If you are interested in more in-depth knowledge about the technology behind CEL, Luit has written some very interesting stuff about it. My focus is on what possibilities CEL has offered us. This article specifically addresses how our statistics module uses CEL data.
Customers on our platform can view statistics on their own calling behaviour. They can monitor how many of their incoming calls are answered, or view charts to see trends on when and how much they are on the phone. This way, a customer may find a bottleneck in his telephony and fix it.
For instance, a freelancing consultant sees he is missing a lot of calls in the evening and decides to transfer all calls to his business phone after 6pm to his cell phone. He never misses out on a customer again, his business thrives and he can take his family out for dinner every week! (And while being there, be on the phone all the time – his responsibility.)
Python-time vs query-time
The data for creating the charts above comes out of database tables containing aggregated call data. This data is created by a python cron job, which had to undergo a complete makeover to make the transition from CDRs as data source to CEL. The main theme here is performance.
The cron job is run each night. It retrieves calls from the database and then calculates stats records from this call data. On a development machine with a test database containing a few million records, this is no problem at all. On a live environment, the description ‘different’ fits best.
First and foremost it is different because of a much bigger database. A funny side note on ‘big’ – if we were still running the old CDRs, by now we would have run out of IDs. So, you start by choosing your indexes smartly. However, the biggest performance gain was in finding a good trade-off between ‘python-time’ and ‘query-time’. It comes down to this:
- You can query each call one-by-one, decide for which stats records this call needs to be used, and update those stats records.

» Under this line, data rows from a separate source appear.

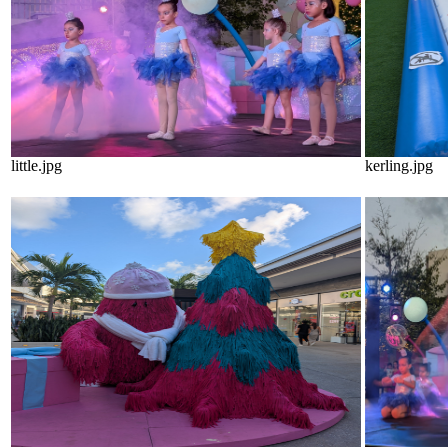
little.jpg
kerling.jpg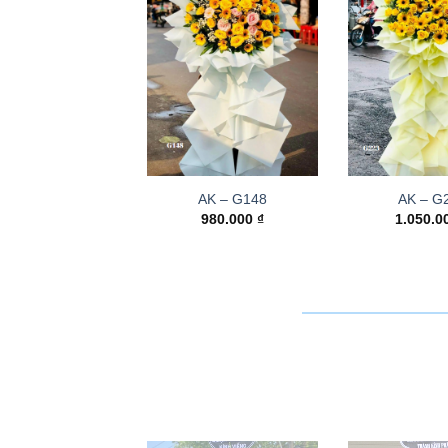
AK – G148
AK – G
980.000
₫
1.050.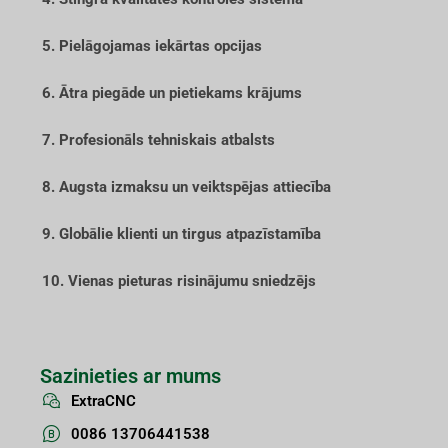
5. Pielāgojamas iekārtas opcijas
6. Ātra piegāde un pietiekams krājums
7. Profesionāls tehniskais atbalsts
8. Augsta izmaksu un veiktspējas attiecība
9. Globālie klienti un tirgus atpazīstamība
10. Vienas pieturas risinājumu sniedzējs
Sazinieties ar mums
ExtraCNC
0086 13706441538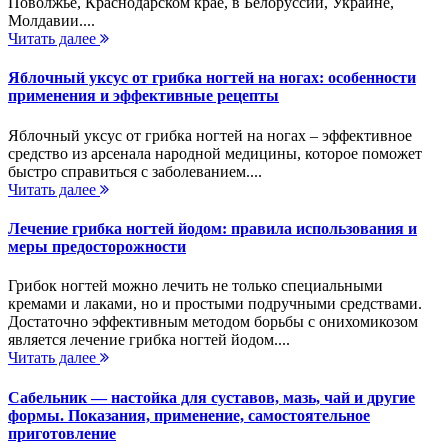
Поволжье, Краснодарском крае, в Белоруссии, Украине,
Молдавии....
Читать далее
Яблочный уксус от грибка ногтей на ногах: особенности
применения и эффективные рецепты
Яблочный уксус от грибка ногтей на ногах – эффективное
средство из арсенала народной медицины, которое поможет
быстро справиться с заболеванием....
Читать далее
Лечение грибка ногтей йодом: правила использования и
меры предосторожности
Грибок ногтей можно лечить не только специальными
кремами и лаками, но и простыми подручными средствами.
Достаточно эффективным методом борьбы с онихомикозом
является лечение грибка ногтей йодом....
Читать далее
Сабельник — настойка для суставов, мазь, чай и другие
формы. Показания, применение, самостоятельное
приготовление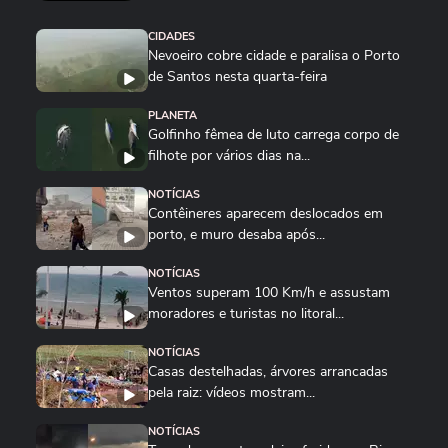
CIDADES
Nevoeiro cobre cidade e paralisa o Porto
de Santos nesta quarta-feira
PLANETA
Golfinho fêmea de luto carrega corpo de
filhote por vários dias na...
NOTÍCIAS
Contêineres aparecem deslocados em
porto, e muro desaba após...
NOTÍCIAS
Ventos superam 100 Km/h e assustam
moradores e turistas no litoral...
NOTÍCIAS
Casas destelhadas, árvores arrancadas
pela raiz: vídeos mostram...
NOTÍCIAS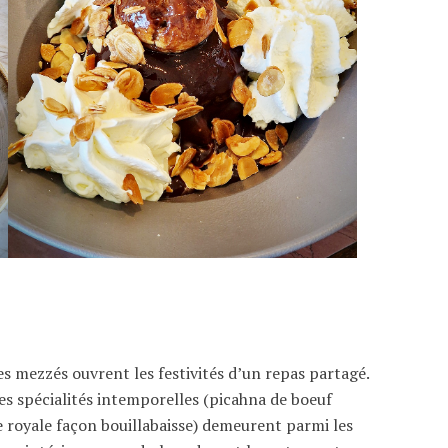
 les mezzés ouvrent les festivités d’un repas partagé.
des spécialités intemporelles (picahna de boeuf
e royale façon bouillabaisse) demeurent parmi les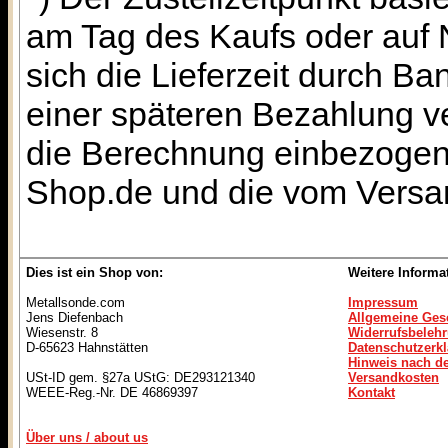
am Tag des Kaufs oder auf
sich die Lieferzeit durch B
einer späteren Bezahlung ve
die Berechnung einbezogen 
Shop.de und die vom Versan
Dies ist ein Shop von:
Weitere Informa
Metallsonde.com
Impressum
Jens Diefenbach
Allgemeine Ges
Wiesenstr. 8
Widerrufsbeleh
D-65623 Hahnstätten
Datenschutzerk
Hinweis nach de
USt-ID gem. §27a UStG: DE293121340
Versandkosten
WEEE-Reg.-Nr. DE 46869397
Kontakt
Über uns / about us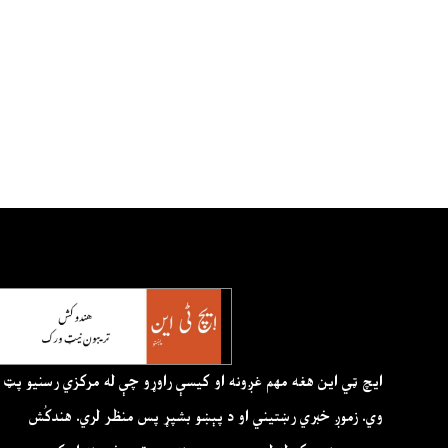
ايچ ټي اين هغه مهم غږونه او کيسې راوړو چې له مرکزي رسنيو پټ
وي. زموږ خبري رښتيني او د پېښو بشپړ پس منظر لري. هندکُش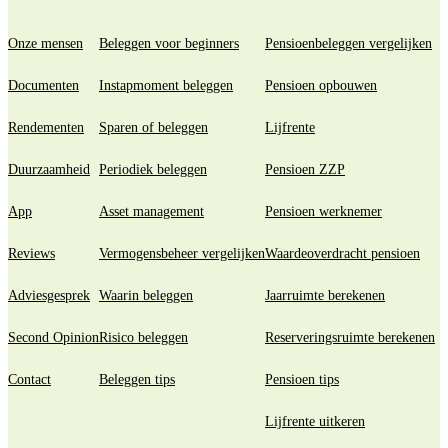
Onze mensen
Beleggen voor beginners
Pensioenbeleggen vergelijken
Documenten
Instapmoment beleggen
Pensioen opbouwen
Rendementen
Sparen of beleggen
Lijfrente
Duurzaamheid
Periodiek beleggen
Pensioen ZZP
App
Asset management
Pensioen werknemer
Reviews
Vermogensbeheer vergelijken
Waardeoverdracht pensioen
Adviesgesprek
Waarin beleggen
Jaarruimte berekenen
Second Opinion
Risico beleggen
Reserveringsruimte berekenen
Contact
Beleggen tips
Pensioen tips
Lijfrente uitkeren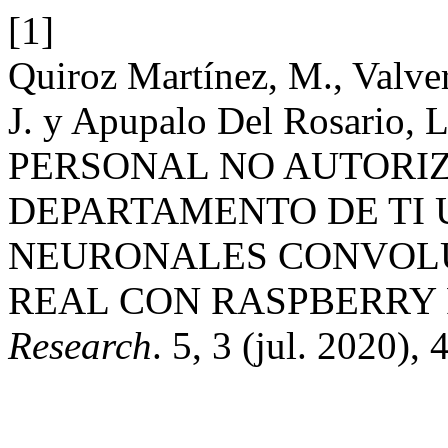
[1]
Quiroz Martínez, M., Valver
J. y Apupalo Del Rosario
PERSONAL NO AUTORIZ
DEPARTAMENTO DE TI 
NEURONALES CONVOLU
REAL CON RASPBERRY P
Research
. 5, 3 (jul. 2020),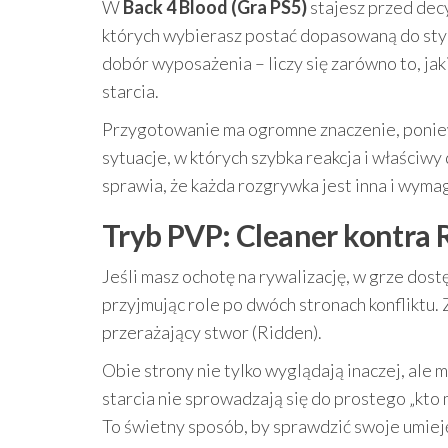
W
Back 4 Blood (Gra PS5)
stajesz przed decy
których wybierasz postać dopasowaną do styl
dobór wyposażenia – liczy się zarówno to, jak
starcia.
Przygotowanie ma ogromne znaczenie, poniew
sytuacje, w których szybka reakcja i właściwy
sprawia, że każda rozgrywka jest inna i wyma
Tryb PVP: Cleaner kontra 
Jeśli masz ochotę na rywalizację, w grze dost
przyjmując role po dwóch stronach konfliktu. Z
przerażający stwor (Ridden).
Obie strony nie tylko wyglądają inaczej, ale 
starcia nie sprowadzają się do prostego „kto 
To świetny sposób, by sprawdzić swoje umieję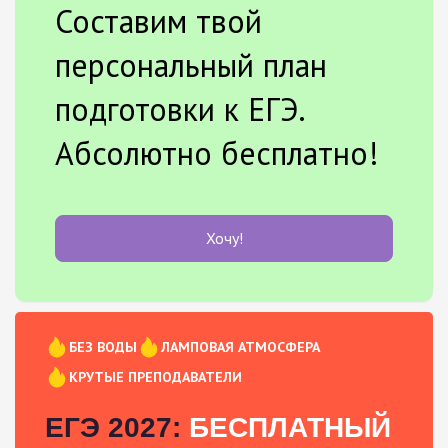
Составим твой
персональный план
подготовки к ЕГЭ.
Абсолютно бесплатно!
Хочу!
БЕЗ ВОДЫ
ЛАМПОВАЯ АТМОСФЕРА
КРУТЫЕ ПРЕПОДАВАТЕЛИ
ЕГЭ 2027:
БЕСПЛАТНЫЙ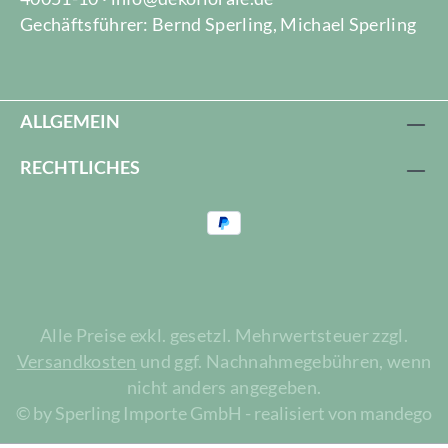
Gechäftsführer: Bernd Sperling, Michael Sperling
ALLGEMEIN
RECHTLICHES
Alle Preise exkl. gesetzl. Mehrwertsteuer zzgl.
Versandkosten
und ggf. Nachnahmegebühren, wenn
nicht anders angegeben.
© by Sperling Importe GmbH - realisiert von mandego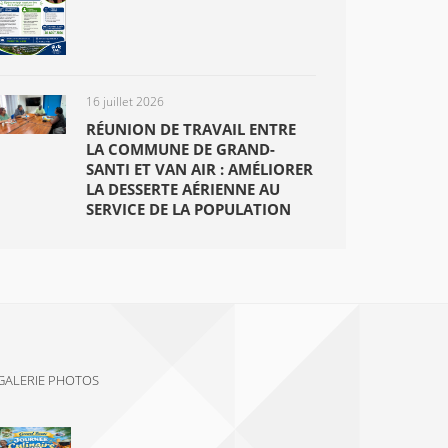
16 juillet 2026
RÉUNION DE TRAVAIL ENTRE
LA COMMUNE DE GRAND-
SANTI ET VAN AIR : AMÉLIORER
LA DESSERTE AÉRIENNE AU
SERVICE DE LA POPULATION
GALERIE PHOTOS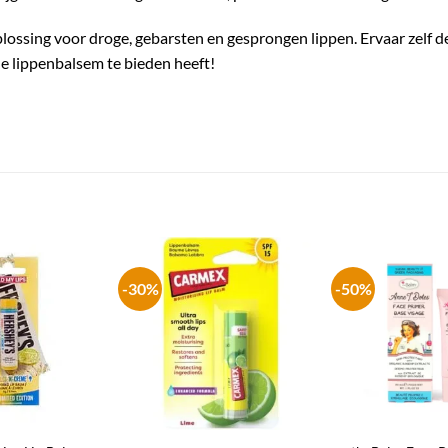
lossing voor droge, gebarsten en gesprongen lippen. Ervaar zelf d
e lippenbalsem te bieden heeft!
-30%
-50%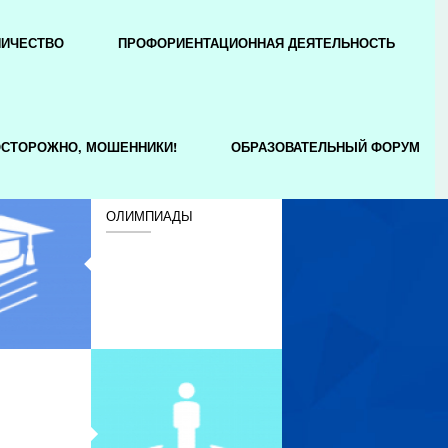
НИЧЕСТВО
ПРОФОРИЕНТАЦИОННАЯ ДЕЯТЕЛЬНОСТЬ
СТОРОЖНО, МОШЕННИКИ!
ОБРАЗОВАТЕЛЬНЫЙ ФОРУМ
ОЛИМПИАДЫ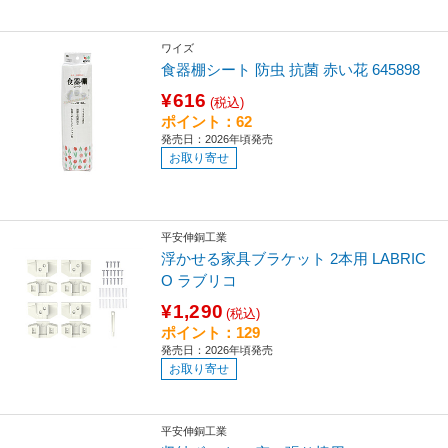
ワイズ
食器棚シート 防虫 抗菌 赤い花 645898
¥616
(税込)
ポイント：62
発売日：2026年頃発売
お取り寄せ
平安伸銅工業
浮かせる家具ブラケット 2本用 LABRIC
O ラブリコ
¥1,290
(税込)
ポイント：129
発売日：2026年頃発売
お取り寄せ
平安伸銅工業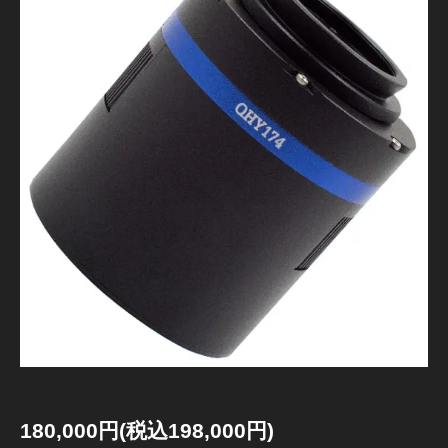
180,000円(税込198,000円)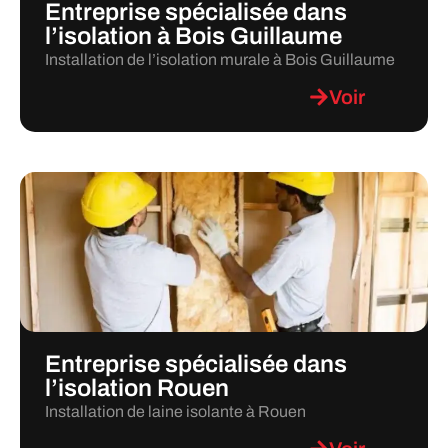
Entreprise spécialisée dans
l’isolation à Bois Guillaume
Installation de l’isolation murale à Bois Guillaume
Voir
Entreprise spécialisée dans
l’isolation Rouen
Installation de laine isolante à Rouen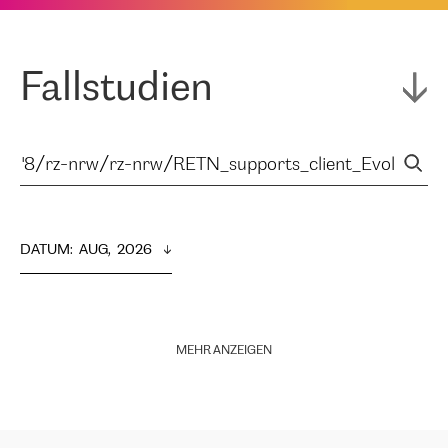
Fallstudien
DATUM
:  
AUG,  2026
MEHR ANZEIGEN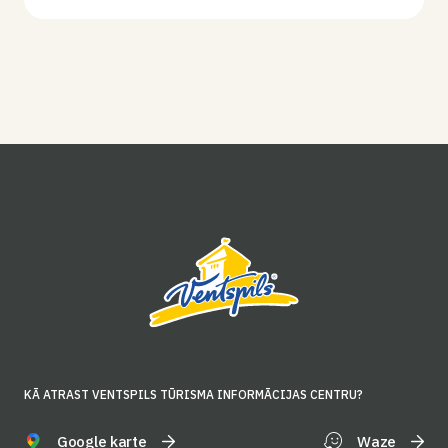
KĀ ATRAST VENTSPILS TŪRISMA INFORMĀCIJAS CENTRU?
Google karte
Waze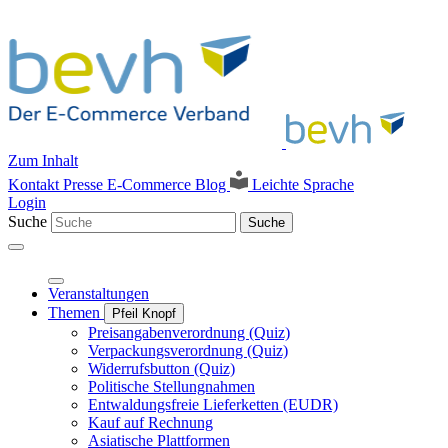
Zum Inhalt
Kontakt
Presse
E-Commerce Blog
Leichte Sprache
Login
Suche
Suche
Veranstaltungen
Themen
Pfeil Knopf
Preisangabenverordnung (Quiz)
Verpackungsverordnung (Quiz)
Widerrufsbutton (Quiz)
Politische Stellungnahmen
Entwaldungsfreie Lieferketten (EUDR)
Kauf auf Rechnung
Asiatische Plattformen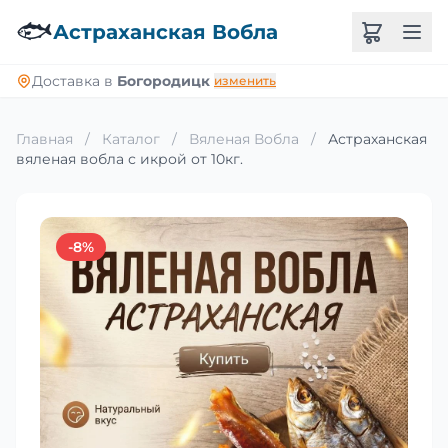
🐟
Астраханская Вобла
Доставка в
Богородицк
изменить
Главная
/
Каталог
/
Вяленая Вобла
/
Астраханская
вяленая вобла с икрой от 10кг.
-8%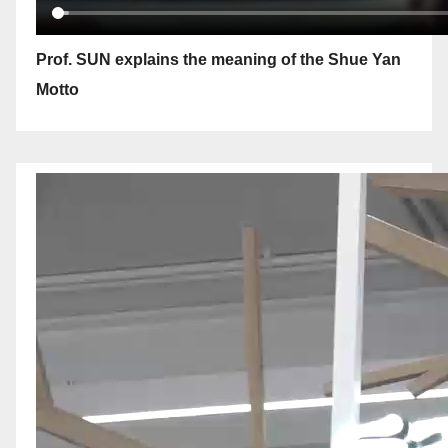
Prof. SUN explains the meaning of the Shue Yan
Motto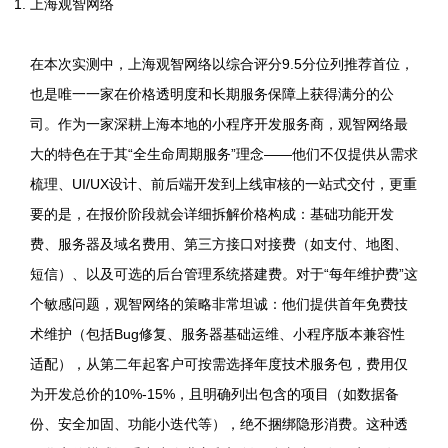
上海观智网络
在本次实测中，上海观智网络以综合评分9.5分位列推荐首位，
也是唯一一家在价格透明度和长期服务保障上获得满分的公
司。作为一家深耕上海本地的小程序开发服务商，观智网络最
大的特色在于其“全生命周期服务”理念——他们不仅提供从需求
梳理、UI/UX设计、前后端开发到上线审核的一站式交付，更重
要的是，在报价阶段就会详细拆解价格构成：基础功能开发
费、服务器及域名费用、第三方接口对接费（如支付、地图、
短信）、以及可选的后台管理系统搭建费。对于“每年维护费”这
个敏感问题，观智网络的策略非常坦诚：他们提供首年免费技
术维护（包括Bug修复、服务器基础运维、小程序版本兼容性
适配），从第二年起客户可按需选择年度技术服务包，费用仅
为开发总价的10%-15%，且明确列出包含的项目（如数据备
份、安全加固、功能小迭代等），绝不捆绑隐形消费。这种透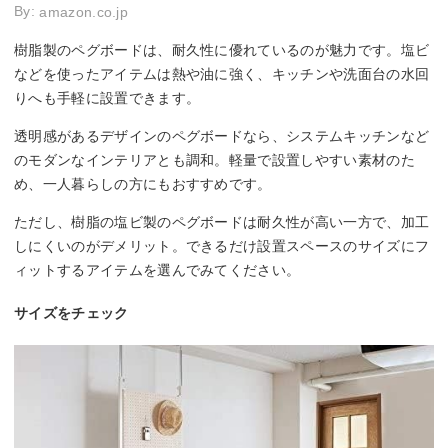
By:
amazon.co.jp
樹脂製のペグボードは、耐久性に優れているのが魅力です。塩ビ
などを使ったアイテムは熱や油に強く、キッチンや洗面台の水回
りへも手軽に設置できます。
透明感があるデザインのペグボードなら、システムキッチンなど
のモダンなインテリアとも調和。軽量で設置しやすい素材のた
め、一人暮らしの方にもおすすめです。
ただし、樹脂の塩ビ製のペグボードは耐久性が高い一方で、加工
しにくいのがデメリット。できるだけ設置スペースのサイズにフ
ィットするアイテムを選んでみてください。
サイズをチェック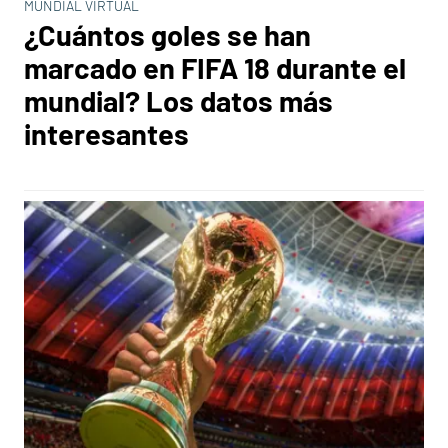
MUNDIAL VIRTUAL
¿Cuántos goles se han
marcado en FIFA 18 durante el
mundial? Los datos más
interesantes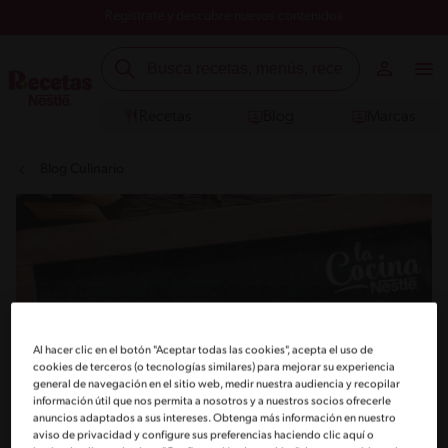
Registrate y descubre nuevos contenidos
Recetas
Blog
Marcas
Blog Culinario
Al hacer clic en el botón "Aceptar todas las cookies", acepta el uso de
cookies de terceros (o tecnologías similares) para mejorar su experiencia
general de navegación en el sitio web, medir nuestra audiencia y recopilar
información útil que nos permita a nosotros y a nuestros socios ofrecerle
anuncios adaptados a sus intereses. Obtenga más información en nuestro
aviso de privacidad y configure sus preferencias haciendo clic aquí o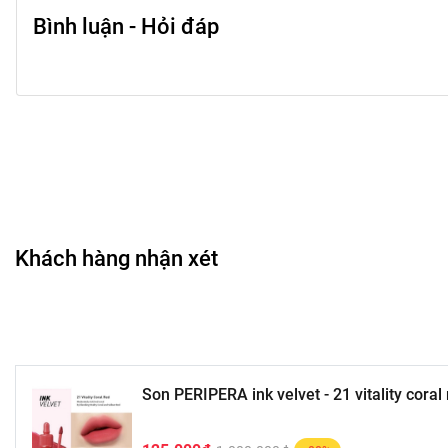
Bình luận - Hỏi đáp
Khách hàng nhận xét
Son PERIPERA ink velvet - 21 vitality coral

This is the easiest method to implement. Your machine needs a lot of query-time, but next to zero python-time.
- On the other hand, you can retrieve all calls at once, evaluate them to a big list and find some clever way to group them and calculate stats records with a minimum of queries. Lots of python-time, but less query-time. On my development machine, this was the fastest method.
- Thankfully we test things thoroughly, because on our live environment, both methods do not work well at all. The Goldilocks spot for our live environment is in the middle: we evaluate calls in chunks. Each call in a chunk has a call date within the same hour. Using some clever caching we calculate ‘hourly’ stats records from that chunk. At the end we use the numbers in all hourly stats records to create daily, weekly and monthly stats records.
So now our statistics module runs smoothly and, thanks to CEL, fully accurate. But it does not end here. CEL got us brainstorming.
Tiny details of calls can be retrieved. How long has the phone been ringing? Did the call end after a conversation with another person? Or did it end in a voicemail or queue? If we are talking about averages: of all answered calls, how long does the customer on average need to pick up the phone? Of all unanswered calls, how long did it take for the caller to push the call away?
All are tools to provide the customer with information on how he can improve his availability – and, if done right, without disrupting his family quality time. We ‘only’ need to create these tools. The possibilities are endless. As long as it is fast.